Seit Michael Wendler aus unserem Leben verschwunden sei, habe nur die Frage gegolten: Welcher TV-Sender ohne Moral, Verstand oder Skrupel ihn wohl irgendwann als erster zurückholen werde. So kommentierte TV-Kritiker Oliver Kalkofe auf Twitter. Um dann ironisch RTL2 zu beglückwünschen.
Der Münchner Privatsender hatte zuvor eine neue Doku-Soap über den früheren Schlagerstar und seine Frau Laura Müller angekündigt. Und damit eine Welle der Empörung angesichts Wendlers Vergangenheit ausgelöst.
„Seine Positionierung durch rassistische, queerphobe und untragbare Äußerungen hat es sehr verwunderlich gemacht, dass ein Sender wie RTL2 sagt: Das ist unser Mann, mit dem machen wir eine Prime-Time-Sendung“, fasst Thomas Lückerath vom Medienfachdienst DWDL die Kritik zusammen.
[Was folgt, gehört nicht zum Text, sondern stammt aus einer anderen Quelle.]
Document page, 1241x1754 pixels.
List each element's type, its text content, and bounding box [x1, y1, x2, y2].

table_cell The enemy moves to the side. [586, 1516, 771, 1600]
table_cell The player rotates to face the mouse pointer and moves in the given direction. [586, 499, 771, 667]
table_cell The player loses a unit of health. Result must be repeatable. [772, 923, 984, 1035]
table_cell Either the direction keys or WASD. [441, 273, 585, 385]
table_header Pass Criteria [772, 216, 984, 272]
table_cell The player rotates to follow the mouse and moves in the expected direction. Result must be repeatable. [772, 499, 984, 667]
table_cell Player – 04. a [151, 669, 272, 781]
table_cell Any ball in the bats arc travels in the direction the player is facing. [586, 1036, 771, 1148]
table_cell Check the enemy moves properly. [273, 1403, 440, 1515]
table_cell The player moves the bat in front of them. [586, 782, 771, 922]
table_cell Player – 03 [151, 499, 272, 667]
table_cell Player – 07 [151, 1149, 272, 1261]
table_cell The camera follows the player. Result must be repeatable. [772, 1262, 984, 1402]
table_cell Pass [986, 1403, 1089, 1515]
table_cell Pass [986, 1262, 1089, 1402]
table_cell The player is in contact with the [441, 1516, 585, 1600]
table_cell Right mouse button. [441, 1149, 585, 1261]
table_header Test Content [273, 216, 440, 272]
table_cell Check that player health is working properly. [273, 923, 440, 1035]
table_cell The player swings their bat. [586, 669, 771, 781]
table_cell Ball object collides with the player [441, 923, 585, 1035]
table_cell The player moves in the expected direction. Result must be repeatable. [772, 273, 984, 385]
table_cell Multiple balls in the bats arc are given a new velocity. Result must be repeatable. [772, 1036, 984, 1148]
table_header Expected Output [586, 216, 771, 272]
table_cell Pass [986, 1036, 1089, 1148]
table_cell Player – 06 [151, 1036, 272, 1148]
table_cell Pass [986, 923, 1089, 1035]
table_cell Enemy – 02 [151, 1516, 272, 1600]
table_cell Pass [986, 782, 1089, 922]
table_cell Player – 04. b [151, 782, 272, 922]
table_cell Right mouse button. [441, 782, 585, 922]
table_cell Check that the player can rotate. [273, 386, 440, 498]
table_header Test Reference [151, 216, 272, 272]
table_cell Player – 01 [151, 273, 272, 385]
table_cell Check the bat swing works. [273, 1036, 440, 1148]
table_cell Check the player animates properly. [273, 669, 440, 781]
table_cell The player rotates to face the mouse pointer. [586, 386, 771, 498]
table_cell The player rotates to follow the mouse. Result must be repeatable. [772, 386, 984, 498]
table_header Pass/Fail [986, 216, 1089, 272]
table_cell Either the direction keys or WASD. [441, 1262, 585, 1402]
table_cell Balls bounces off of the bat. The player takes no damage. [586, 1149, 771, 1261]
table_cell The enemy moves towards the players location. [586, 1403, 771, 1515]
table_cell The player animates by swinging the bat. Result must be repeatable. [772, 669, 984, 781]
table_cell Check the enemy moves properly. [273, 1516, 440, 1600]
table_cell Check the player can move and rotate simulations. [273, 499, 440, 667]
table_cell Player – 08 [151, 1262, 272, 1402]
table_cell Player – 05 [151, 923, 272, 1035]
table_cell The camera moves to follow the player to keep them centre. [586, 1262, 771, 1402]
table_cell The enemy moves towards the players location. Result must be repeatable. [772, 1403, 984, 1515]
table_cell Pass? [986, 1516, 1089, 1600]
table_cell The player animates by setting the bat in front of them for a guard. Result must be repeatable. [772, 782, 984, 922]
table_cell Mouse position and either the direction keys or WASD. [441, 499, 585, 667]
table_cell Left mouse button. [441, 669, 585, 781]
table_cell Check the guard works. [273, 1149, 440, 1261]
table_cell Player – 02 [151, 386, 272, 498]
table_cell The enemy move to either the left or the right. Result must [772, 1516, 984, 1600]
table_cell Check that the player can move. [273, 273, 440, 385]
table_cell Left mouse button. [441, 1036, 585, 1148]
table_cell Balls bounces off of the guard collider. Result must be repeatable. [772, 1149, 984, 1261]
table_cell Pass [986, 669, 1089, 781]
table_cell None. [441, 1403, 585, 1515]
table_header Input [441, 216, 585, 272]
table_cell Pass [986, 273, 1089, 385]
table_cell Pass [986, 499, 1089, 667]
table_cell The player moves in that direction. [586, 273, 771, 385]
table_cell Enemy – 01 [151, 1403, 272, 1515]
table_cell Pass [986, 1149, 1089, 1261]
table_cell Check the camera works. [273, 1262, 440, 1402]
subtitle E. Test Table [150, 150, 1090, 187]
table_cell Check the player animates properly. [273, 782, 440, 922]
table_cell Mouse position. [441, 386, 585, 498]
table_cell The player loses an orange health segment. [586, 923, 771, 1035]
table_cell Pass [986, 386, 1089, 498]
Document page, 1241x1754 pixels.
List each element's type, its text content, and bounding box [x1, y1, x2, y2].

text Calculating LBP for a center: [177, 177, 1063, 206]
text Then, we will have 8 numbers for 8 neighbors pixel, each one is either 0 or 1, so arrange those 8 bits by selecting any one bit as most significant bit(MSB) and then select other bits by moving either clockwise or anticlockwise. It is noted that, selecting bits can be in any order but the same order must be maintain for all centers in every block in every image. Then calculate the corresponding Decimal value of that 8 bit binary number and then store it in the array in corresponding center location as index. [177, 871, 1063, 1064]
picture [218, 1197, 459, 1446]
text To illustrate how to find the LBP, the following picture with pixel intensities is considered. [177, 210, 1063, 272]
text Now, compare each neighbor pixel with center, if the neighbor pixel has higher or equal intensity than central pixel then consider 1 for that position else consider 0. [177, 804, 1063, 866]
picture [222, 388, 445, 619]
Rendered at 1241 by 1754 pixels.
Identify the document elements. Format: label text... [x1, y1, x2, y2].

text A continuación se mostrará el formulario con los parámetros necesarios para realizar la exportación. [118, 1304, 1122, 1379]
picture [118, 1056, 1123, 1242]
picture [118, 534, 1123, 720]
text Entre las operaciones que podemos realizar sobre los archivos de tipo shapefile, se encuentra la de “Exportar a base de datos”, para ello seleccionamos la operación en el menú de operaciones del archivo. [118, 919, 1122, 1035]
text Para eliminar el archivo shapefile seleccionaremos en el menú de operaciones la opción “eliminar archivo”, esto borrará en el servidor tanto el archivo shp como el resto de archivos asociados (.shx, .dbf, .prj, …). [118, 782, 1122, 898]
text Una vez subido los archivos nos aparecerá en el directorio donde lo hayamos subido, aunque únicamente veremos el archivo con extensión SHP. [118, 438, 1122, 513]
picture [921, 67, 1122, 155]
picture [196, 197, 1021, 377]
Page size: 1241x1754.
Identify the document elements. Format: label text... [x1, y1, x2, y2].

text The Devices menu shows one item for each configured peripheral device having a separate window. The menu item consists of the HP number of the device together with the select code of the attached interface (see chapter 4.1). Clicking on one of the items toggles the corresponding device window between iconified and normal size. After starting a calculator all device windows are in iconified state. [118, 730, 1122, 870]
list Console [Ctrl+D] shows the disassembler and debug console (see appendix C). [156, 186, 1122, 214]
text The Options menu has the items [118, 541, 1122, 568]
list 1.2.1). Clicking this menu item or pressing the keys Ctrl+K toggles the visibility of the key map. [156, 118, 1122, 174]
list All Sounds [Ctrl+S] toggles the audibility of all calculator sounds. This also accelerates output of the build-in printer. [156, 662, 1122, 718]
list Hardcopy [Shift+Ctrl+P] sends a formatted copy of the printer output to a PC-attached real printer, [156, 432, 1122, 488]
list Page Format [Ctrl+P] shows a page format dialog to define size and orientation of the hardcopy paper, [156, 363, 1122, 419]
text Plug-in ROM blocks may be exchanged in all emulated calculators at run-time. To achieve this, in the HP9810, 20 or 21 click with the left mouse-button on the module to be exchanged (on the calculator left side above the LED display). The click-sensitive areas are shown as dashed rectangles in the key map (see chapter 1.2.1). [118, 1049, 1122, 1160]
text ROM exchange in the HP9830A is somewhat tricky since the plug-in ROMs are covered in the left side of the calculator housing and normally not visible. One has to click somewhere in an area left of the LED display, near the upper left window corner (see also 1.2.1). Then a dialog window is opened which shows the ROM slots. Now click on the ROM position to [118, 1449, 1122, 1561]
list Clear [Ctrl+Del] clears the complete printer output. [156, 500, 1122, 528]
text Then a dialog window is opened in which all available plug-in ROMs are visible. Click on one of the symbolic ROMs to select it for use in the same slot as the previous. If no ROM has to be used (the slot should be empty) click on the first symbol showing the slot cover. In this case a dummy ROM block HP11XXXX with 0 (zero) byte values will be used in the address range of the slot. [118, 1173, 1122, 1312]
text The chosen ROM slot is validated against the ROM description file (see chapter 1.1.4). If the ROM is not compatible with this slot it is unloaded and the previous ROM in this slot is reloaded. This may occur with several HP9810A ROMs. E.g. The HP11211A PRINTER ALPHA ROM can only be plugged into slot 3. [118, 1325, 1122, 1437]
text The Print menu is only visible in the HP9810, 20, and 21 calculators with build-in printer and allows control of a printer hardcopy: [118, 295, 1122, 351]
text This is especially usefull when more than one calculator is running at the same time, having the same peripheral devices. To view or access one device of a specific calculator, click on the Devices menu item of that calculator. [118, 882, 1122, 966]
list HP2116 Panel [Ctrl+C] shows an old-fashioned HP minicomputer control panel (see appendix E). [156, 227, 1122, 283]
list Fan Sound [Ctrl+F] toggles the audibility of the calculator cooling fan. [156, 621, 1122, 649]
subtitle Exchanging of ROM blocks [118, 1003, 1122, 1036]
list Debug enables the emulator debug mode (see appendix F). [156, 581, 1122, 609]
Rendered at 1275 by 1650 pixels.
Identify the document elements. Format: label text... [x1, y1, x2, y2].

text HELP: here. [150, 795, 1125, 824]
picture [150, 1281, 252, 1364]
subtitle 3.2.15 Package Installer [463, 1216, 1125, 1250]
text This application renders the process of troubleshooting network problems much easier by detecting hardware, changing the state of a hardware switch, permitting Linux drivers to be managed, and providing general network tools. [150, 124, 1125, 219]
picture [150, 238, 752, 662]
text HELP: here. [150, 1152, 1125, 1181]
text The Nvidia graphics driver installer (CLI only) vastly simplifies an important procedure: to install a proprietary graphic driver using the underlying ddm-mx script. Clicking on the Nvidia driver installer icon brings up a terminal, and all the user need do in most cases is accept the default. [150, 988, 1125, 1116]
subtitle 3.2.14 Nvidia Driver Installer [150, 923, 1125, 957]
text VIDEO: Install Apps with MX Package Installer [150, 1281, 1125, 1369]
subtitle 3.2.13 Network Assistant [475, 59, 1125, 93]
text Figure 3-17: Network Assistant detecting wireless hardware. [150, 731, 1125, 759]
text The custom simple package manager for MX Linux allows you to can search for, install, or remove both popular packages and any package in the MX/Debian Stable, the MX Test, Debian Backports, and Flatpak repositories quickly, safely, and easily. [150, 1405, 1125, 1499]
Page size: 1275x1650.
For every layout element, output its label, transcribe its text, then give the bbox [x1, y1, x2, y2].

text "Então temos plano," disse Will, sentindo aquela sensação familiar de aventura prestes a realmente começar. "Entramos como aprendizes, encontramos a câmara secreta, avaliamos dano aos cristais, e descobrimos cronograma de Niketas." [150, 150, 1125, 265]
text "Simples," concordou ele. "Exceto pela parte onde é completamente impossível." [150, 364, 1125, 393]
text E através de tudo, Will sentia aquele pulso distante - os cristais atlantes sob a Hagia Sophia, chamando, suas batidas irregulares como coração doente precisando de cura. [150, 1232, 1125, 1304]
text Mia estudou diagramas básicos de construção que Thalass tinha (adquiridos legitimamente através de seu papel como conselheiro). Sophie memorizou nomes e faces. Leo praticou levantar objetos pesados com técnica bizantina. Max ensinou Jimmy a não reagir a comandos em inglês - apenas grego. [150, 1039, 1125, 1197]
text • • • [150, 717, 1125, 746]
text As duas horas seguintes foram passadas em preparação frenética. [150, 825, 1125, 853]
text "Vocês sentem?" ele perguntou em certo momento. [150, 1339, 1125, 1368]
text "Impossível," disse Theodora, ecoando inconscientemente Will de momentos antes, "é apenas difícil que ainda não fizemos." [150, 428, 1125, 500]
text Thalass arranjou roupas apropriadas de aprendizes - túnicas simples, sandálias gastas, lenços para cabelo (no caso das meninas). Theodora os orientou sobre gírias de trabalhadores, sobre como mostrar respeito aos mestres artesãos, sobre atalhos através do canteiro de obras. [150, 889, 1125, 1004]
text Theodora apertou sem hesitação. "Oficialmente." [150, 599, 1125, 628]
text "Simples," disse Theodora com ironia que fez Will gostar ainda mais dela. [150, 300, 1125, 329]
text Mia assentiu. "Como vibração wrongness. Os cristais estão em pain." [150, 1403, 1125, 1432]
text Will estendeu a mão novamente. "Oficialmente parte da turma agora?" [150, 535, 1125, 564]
In Corona-Zeit: Verschwörungsmythen statt Privatfernsehen
Wendler hatte in der Corona-Pandemie schon früh begonnen, unterschiedliche Verschwörungsmythen zu erzählen. RTL verbannte ihn deshalb aus der Jury der Sendung „Deutschland sucht den Superstar“. Danach näherte sich der mittlerweile 50-Jährige anderen, überwiegend rechtsextremen Medien an. Er teilte etwa auf seinem Telegram-Kanal Inhalte der Qanon-Ideologie aus den USA, die aus Lügen über angeblich gefolterte Kinder oder Wahlbetrug besteht. Außerdem verbreitete Wendler auch Erzählungen, in denen der politische Umgang mit der Pandemie mit der Nazi-Herrschaft verglichen wurde.
Noch vor einem halben Jahr distanzierte er sich in einem Interview davon inhaltlich nicht, sondern beklagte stattdessen: „Es ist tatsächlich, ja man kann sagen, eine finanzielle Hinrichtung gewesen.“
Zunächst Karriere als Musiker und "Reality-Star"
Michael Wendler, der eigentlich Michael Norberg heißt, ist seit gut 25 Jahren als Musiker und unter Künstlernamen aktiv. Einen ersten größeren Erfolg hatte er mit dem Lied „Sie liebt den DJ“. In der Folge trat der gelernte Speditionskaufmann in verschiedenen Reality-Formaten im Fernsehen auf, wie etwa dem „Dschungel-Camp“ oder „Promi Big Brother“. Außerdem gab es bereits 2010 eine Serie über sein Privatleben namens „Der Wendler Clan“.
Nun sollte sich das also wiederholen: mit einer anderen Familie, Wendler heiratete 2020 neu. Und statt auf Sat1 sollte sein Familienleben mit Gattin Laura Müller auf RTL2 gezeigt werden.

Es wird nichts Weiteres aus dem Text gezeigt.